Até agora, insistimos apenas em dois momentos que constituem a transcendência, o projeto de mundo e a disposição (afetiva). Agora chegamos ao terceiro momento, o comportamento real do Dasein em relação aos entes.
O projeto de mundo não é comportamento, tampouco é disposição, mas ambos tornam o comportamento possível. Em Vom Wesen des Grundes [GA9 ], Heidegger define comportamento (Verhalten) como presentificação. O comportamento presentifica os entes ao “justificá-los”. O termo justificar (begründen) é tomado em um sentido muito amplo; significa tornar manifesto o ente no que ele é e como ele é.

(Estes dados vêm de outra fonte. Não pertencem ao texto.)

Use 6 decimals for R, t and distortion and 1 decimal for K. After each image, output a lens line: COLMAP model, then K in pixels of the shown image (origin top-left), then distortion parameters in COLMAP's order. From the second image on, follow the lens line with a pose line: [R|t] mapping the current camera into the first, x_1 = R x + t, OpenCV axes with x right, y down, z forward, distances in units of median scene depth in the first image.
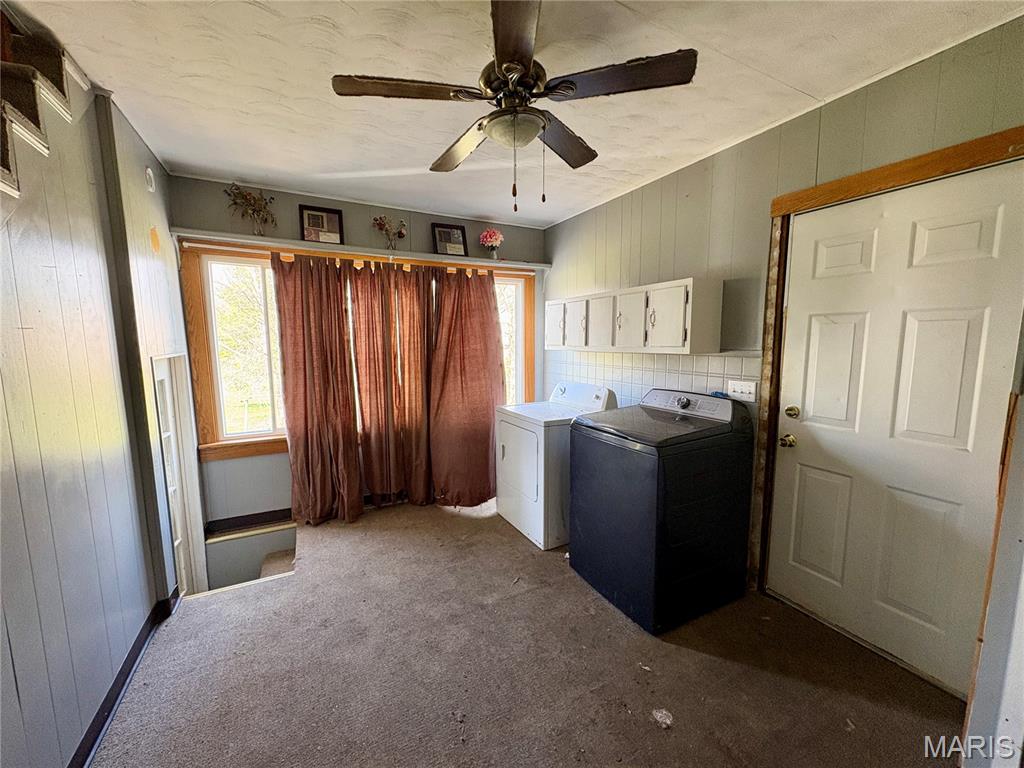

Na transcendência e por meio dela, o Dasein se temporaliza superando a si mesmo por meio do projeto do mundo, ao mesmo tempo em que já está disposto (afetivamente) pelos entes aos quais se volta ao se comportar desta ou daquela maneira em relação a eles. No início de nosso estudo, chamamos este comportamento do Dasein de preocupação (Besorgen). A preocupação do Dasein não se refere ao ente como um termo isolado, mas sempre o compreende na conexão que o liga a outros entes, aos quais se refere e com os quais forma uma unidade de referência (unidade de destinação). E o Dasein só pode encontrar tal unidade de referência se possuir uma pré-compreensão das relações que a constituem.
A unidade de destinação sempre se baseia em um para-quê final que justifica cada um dos “para-quê” particulares e indica a relação da unidade de destinação com o Dasein. (O para-quê final é sempre um em-vista-de-si) O para-quê final é projetado no projeto do mundo. É por meio desse projeto que o Dasein se temporaliza, em uma tensão permanente em direção ao futuro; e é dessa forma que chega ao seu ser-si-mesmo autêntico ou inautêntico, dependendo da natureza da possibilidade que abriu para si mesmo.
Para voltar a si mesmo, o Dasein, lançado em meio aos entes, deve ser colocado por eles em uma certa disposição afetiva (acordo) e, assim, experimentar a si mesmo como já sendo. Aqui encontramos a estrutura do passado.
“Existindo em vista de si mesmo, no estado de autoabandono em que a situação de ser-lançado o estabelece, o Dasein, como ser-para-além… está, ao mesmo tempo, presentificando. O esquema do horizonte do presente é determinado pelo para quê (SZ :365).” E aqui novamente Heidegger relembra a unidade dos três êxtases na temporalização do Dasein. “A partir de sua ek-sistência de fato, [o Dasein] projeta no horizonte do futuro um certo poder-ser, enquanto revela a si mesmo seu “já-ser” no horizonte do passado e descobre no horizonte do presente aquilo com que está preocupado (SZ :365).”
Logo no início deste estudo, mostramos o papel das referências para-quê e para-isso, bem como a referência fundamental que chamamos de para-quê-final, que sustenta as outras relações referenciais. Mas não havíamos nos perguntado como seria possível reunir essas diferentes categorias de referência. Aqui, entretanto, podemos fazer exatamente isso. Depois de analisar a estrutura temporalizante do Dasein, Heidegger mostra que as referências de “para-quê” e “para-isso” são formas de presentificação; o “para-quê” final (aquele para o qual as outras referências existem) é projetado na temporalização do futuro, quando o Dasein se abre para suas possibilidades de existência. Os dois tipos de relações referenciais são, portanto, reunidos graças à unidade que forma a base da temporalidade. E como esses dois tipos de relações são indispensáveis para a mundanidade do mundo (Bedeutsamkeit), podemos concluir que sem temporalização não há mundo. O Dasein é essencialmente temporalizador: é por isso que ele transcende, é por isso que ele necessariamente forma um mundo. “É na medida em que o Dasein se temporaliza que existe um mundo (SZ :365). O Dasein fundado na temporalidade deve existir assim como a forma de “ser-no-mundo”, ou seja, em um mundo que ele mesmo forma, transcendendo os entes e revelando-os no ato de ir além deles.
“O mundo não é [um ente] simplesmente dado [Vorhandenheit], nem é [um ente] à mão [Zuhandenheit], mas se temporaliza na temporalidade (SZ :365).” Segue-se também que não há mundo sem o Dasein.
As modalidades do comportamento do Dasein em relação ao ente, seja na preocupação cotidiana ou na descoberta científica do ente, sempre pressupõem o mundo; são modalidades do ser-no-mundo.
Podemos chamar o Dasein extático-transcendental de “sujeito”; podemos então dizer que o mundo é algo subjetivo. Mas esse mundo “subjetivo”, entendido em sua estrutura temporal-transcendental, é mais “objetivo” do que qualquer “objeto” possível (SZ :366) “porque é o que torna qualquer objeto possível como tal”.